Jenny Löfbom, the country director of IDH Kenya, said that in Sub-Saharan Africa—where women make up nearly 70 per cent of the agricultural workforce—GBV is not only a profound social injustice but also a significant business risk. She explained that it reduces productivity, fuels absenteeism, erodes worker wellbeing, and exposes firms to reputational and financial damage.
She added that organisations that proactively address GBV experience clear benefits, from reduced absenteeism to improved morale and profitability. Through initiatives such as the Women’s Safety Accelerator Fund, she said, the impact of coordinated and deliberate action is already visible. “By embedding GBV prevention into business strategy, promoting women’s leadership, and engaging men as allies, Kenya can set a global benchmark for gender-equitable and climate-resilient value chains,” she said.
However, she noted that Kenya lies at the centre of global tea, coffee, and horticulture value chains powered by the labour of women, yet many still face daily risks of harassment, violence, and exclusion.
Trini Ariztia, global gender director at IDH, observed that behind every incident, statistic, or “case” is a person navigating a complex landscape of power, silence, and survival. She noted that research shows a rise in climate-related stress is often accompanied by increased GBV.
IDH trade global gender director Trinidad Ariztia during a forum addressing gender-based violence in agriculture at Hyatt Regency, Nairobi, on November 19, 2025. Lucy Wanjiru | Nation Media Group
“This is not a marginal or abstract issue; it is structural. It is happening daily across farms, factories, pack houses, transport routes, and households. GBV is not invisible—it is simply unreported. But it shows up clearly in the numbers.”

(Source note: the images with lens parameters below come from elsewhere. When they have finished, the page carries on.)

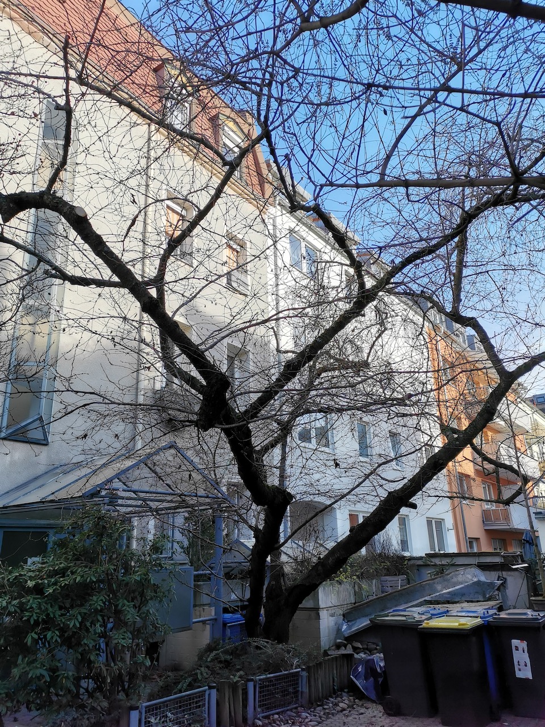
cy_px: 364
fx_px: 567
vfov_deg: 65.3
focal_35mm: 27
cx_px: 272
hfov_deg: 51.4
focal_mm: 5.58
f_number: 1.8
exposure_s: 5
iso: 50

She said that where supervisors are trained, grievance systems are anonymous and functional, men engage in discussions on respect and positive masculinity, and women understand their rights, fear gives way to trust and silence gives way to voice. She added that such environments produce better business outcomes.
“Data shows that in these environments absenteeism drops, productivity rises, men’s support for survivors increases from 20 to 85 per cent, harmful norms drop from 80 to 15 per cent, awareness of reporting systems rises from 17 to 79 per cent, and early marriage decreases by 46 per cent.”
Sebastian Gatimu, UN Women Kenya planning and coordination expert, said ignoring GBV is no longer a “social issue at the margins”. It is a core business risk and a key environmental, social, and governance (ESG) concern. “When a woman is harassed in a field, abused in a pack house, coerced into a job or promotion, or violated on her way to work, the impact is not only on her dignity and safety but also on productivity, staff retention, supply reliability, and ultimately, the competitiveness and reputation of entire value chains.”
He added that discussions on climate-resilient agriculture must go beyond seeds, technology, and insurance schemes to include resilient people, communities, and workplaces where women are safe, valued, and able to lead. Evidence, he said, clearly shows that workplace GBV contributes to absenteeism, staff turnover, and hidden operational costs.
He noted that GBV creates reputational risks and threatens access to international markets where buyers and investors demand stronger ESG performance. “When companies invest in prevention, safeguarding systems, and survivor-centred responses, they gain motivated and loyal workers, lower operational risk, and stronger relationships with buyers, investors, and communities.”
The report concludes that businesses stand to gain considerably from addressing GBV through stronger employee engagement, better productivity, higher profits, improved talent attraction and retention, reduced legal and financial risks, a stronger brand reputation, and enhanced stakeholder relations.